The Right to Strike in the US

“The right to withhold one’s labor, inherent in the right to strike, belongs to all workers, but it has been restricted,” Jeanne Mirer, a labor lawyer in private practice working with the International Commission for Labor Rights, told Truthout. “Many unions have agreed never to strike while a collective bargaining agreement is in effect.”

Most private sector workers in the US have the right to strike under the National Labor Relations Act (NLRA). Employees, including international and undocumented workers, cannot be fired or disciplined for participating in a lawful strike.

“Those exempted from the NLRA, such as agricultural and domestic workers, are not restricted in the right to strike but have no protections against discharge if they strike and do not have the power to prevent such retaliation,” Mirer added.

Some states have their own laws granting protection to domestic workers and 14 states guarantee farmworkers collective bargaining rights.

Railroad and airline workers are not covered by the NLRA, but they come under the Railway Labor Act, which has several limitations on the right to strike.

In recent years, Congress and the courts have narrowed the definition of “protected concerted activity” under the NLRA. Union membership is dropping. Nevertheless, strike actions in the US increased by almost 50 percent in 2022, according to the Economic Policy Institute.

In 2023, the US Supreme Court weakened the legal protections for striking in Glacier Northwest, Inc. v. International Brotherhood of Teamsters, making it easier for employers to sue unions in state courts. Only Justice Ketanji Brown Jackson dissented, writing, “The right to strike is fundamental to American labor law.” She noted:

Workers are not indentured servants, bound to continue laboring until any planned work stoppage would be as painless as possible for their masters.
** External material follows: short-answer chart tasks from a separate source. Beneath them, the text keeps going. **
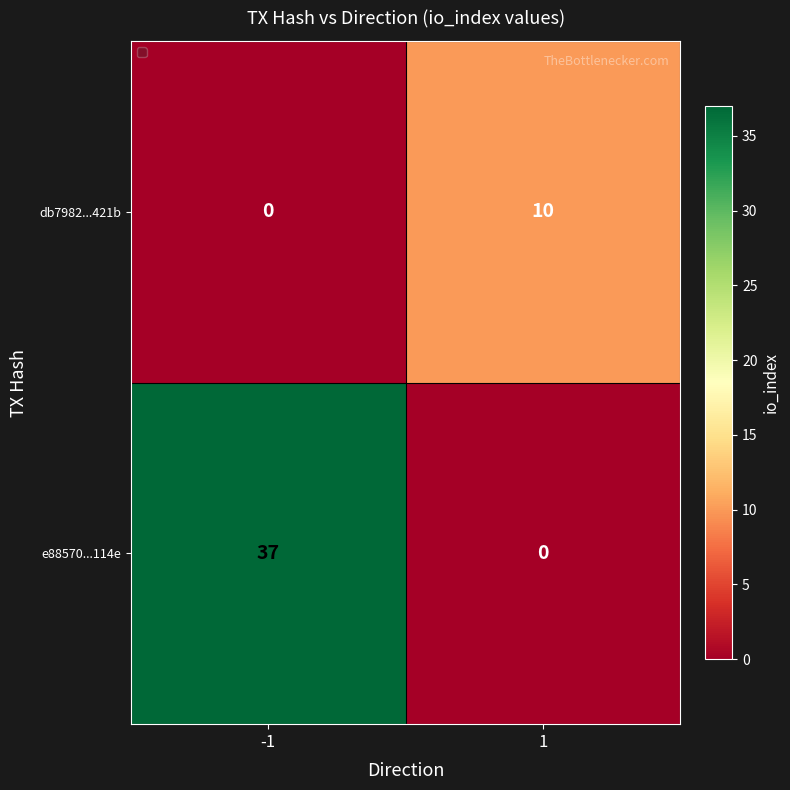

Which series has the largest total across all categories?

e88570...114e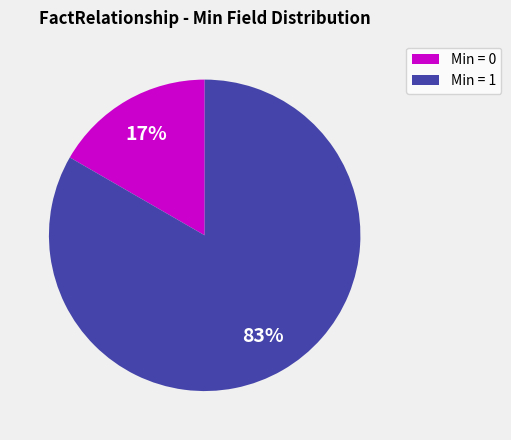

True or false: Min = 0 accounts for 17% of the total.

True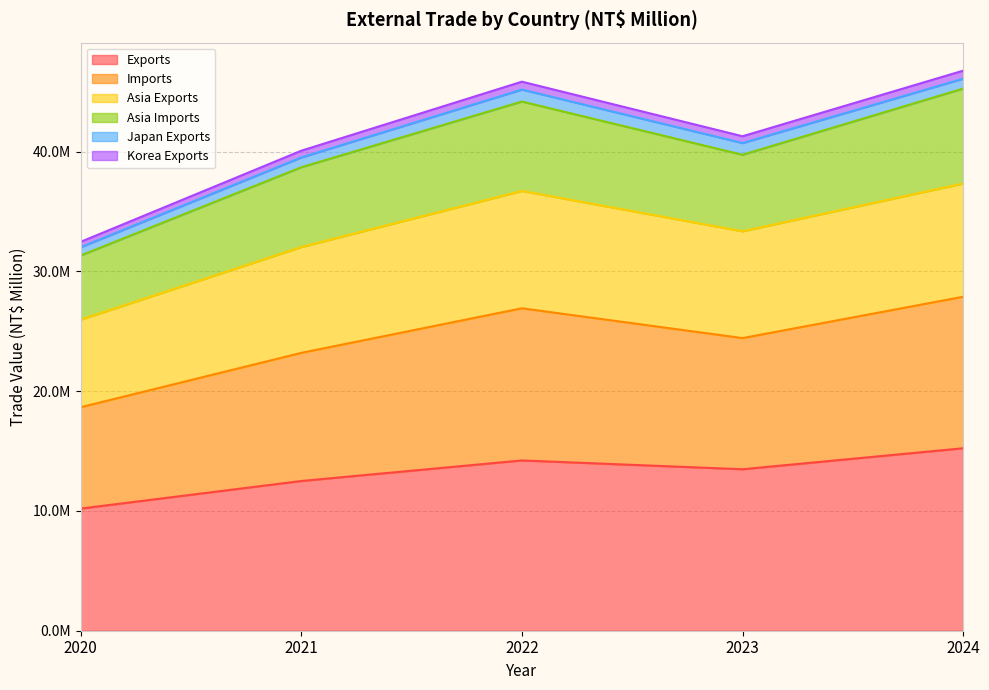

What is the minimum value shown in the chart?

10198736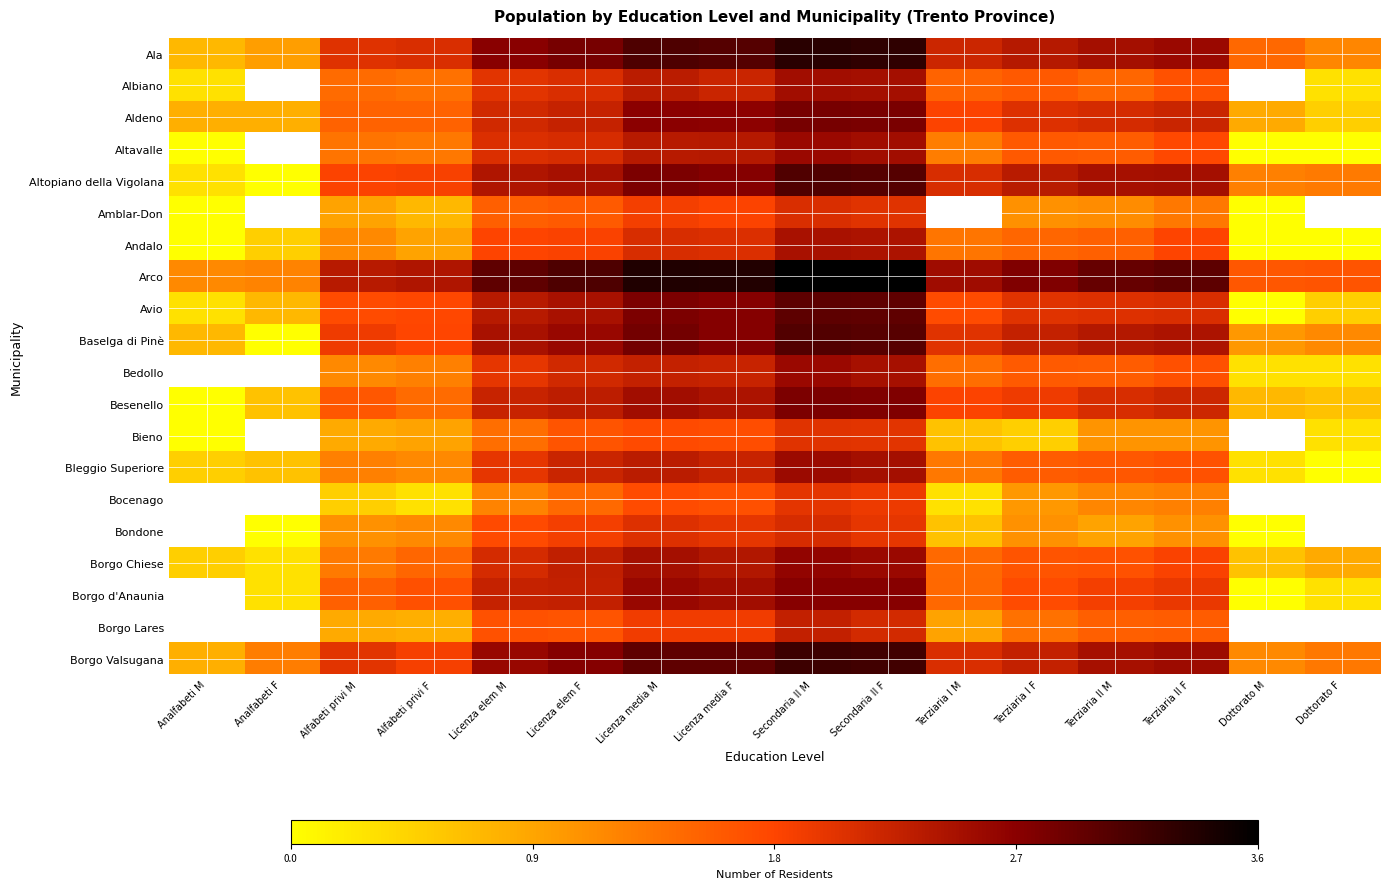

True or false: Bocenago has a value of 0.6 at Terziaria II M.

False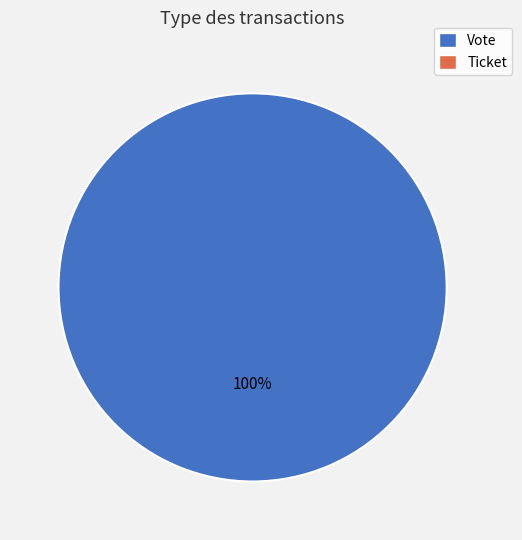

Is there a majority slice in this chart?

Yes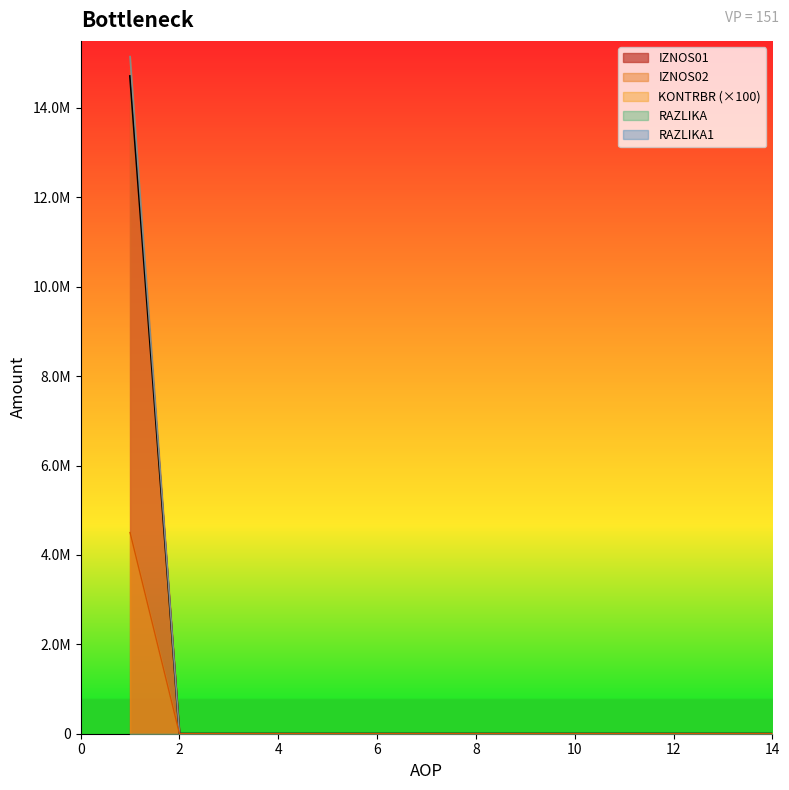

At how many categories does at least one series exceed 1356676?

1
They are employees whose collective and peaceful decision to withhold their labor is protected by the [National Labor Relations Act] even if economic injury results.
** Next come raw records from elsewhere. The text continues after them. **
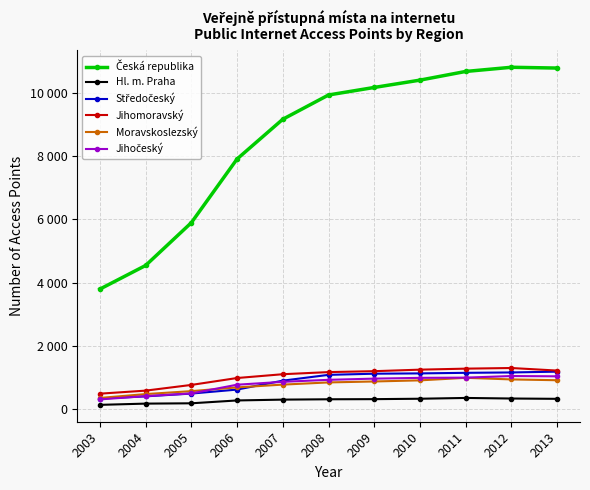

What is the sum of all Jihočeský values?

8895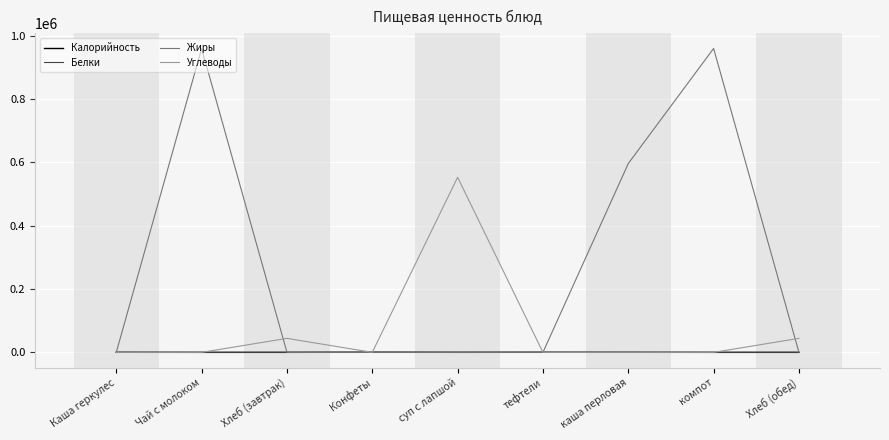

Which series has the largest total across all categories?

Жиры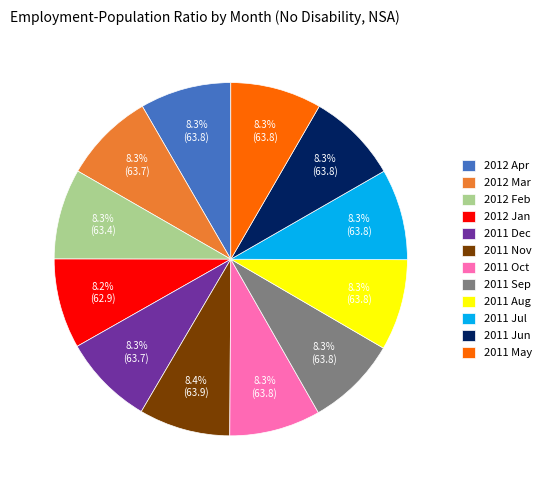

What percentage is the 2011 Jun slice, to the nearest percent?

8%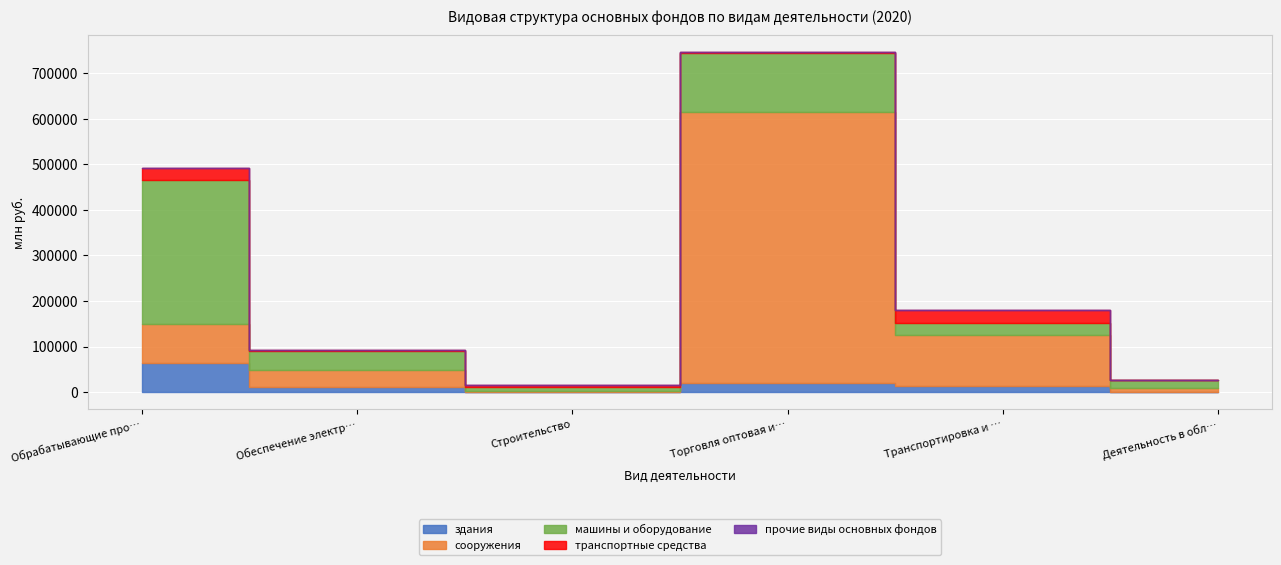

Reading left to right, list all the values displayed in this chart.

здания: Обрабатывающие производства=64642	Обеспечение электрической энергией=10373	Строительство=763	Торговля оптовая и розничная=19859	Транспортировка и хранение=12989	Деятельность в области информации=1212
сооружения: Обрабатывающие производства=85778	Обеспечение электрической энергией=38525	Строительство=1044	Торговля оптовая и розничная=596040	Транспортировка и хранение=113252	Деятельность в области информации=8458
машины и оборудование: Обрабатывающие производства=315120	Обеспечение электрической энергией=42305	Строительство=10352	Торговля оптовая и розничная=128372	Транспортировка и хранение=25058	Деятельность в области информации=15917
транспортные средства: Обрабатывающие производства=27131	Обеспечение электрической энергией=1629	Строительство=4169	Торговля оптовая и розничная=1738	Транспортировка и хранение=28841	Деятельность в области информации=166
прочие виды основных фондов: Обрабатывающие производства=280	Обеспечение электрической энергией=212	Строительство=137	Торговля оптовая и розничная=102	Транспортировка и хранение=245	Деятельность в области информации=294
The NLRA’s protections for private sector workers don’t extend to public sector employees. “Public employees in the United States have been restricted in many ways from striking,” Mirer said.

Federal workers are legally prohibited from striking. Thirty-six states prohibit public sector workers from striking. Three other states that haven’t addressed the issue would likely outlaw public sector strikes as well. In the 12 states where strikes are not per se unlawful, various preconditions must be met before workers can engage in strikes.

The World Federation of Trade Unions, which played a decisive role in the creation of Convention No. 87 in 1948, applauded the ICJ’s decision:

[I]t is clear that the existence of a class-oriented and militant trade union movement is the essential, decisive, and irreplaceable factor to ensure that the right to strike, as well as conventions, collective bargaining, labor laws, and workers’ achievements, are not merely empty words on paper but are implemented in practice. The WFTU reiterates its call for struggle in every country, sector, and workplace to safeguard the sacred right to strike in practice.

“It is up to workers and their organizations to build on the ICJ decision to ensure the right to strike can be an effective tool to build worker power,” Mirer said.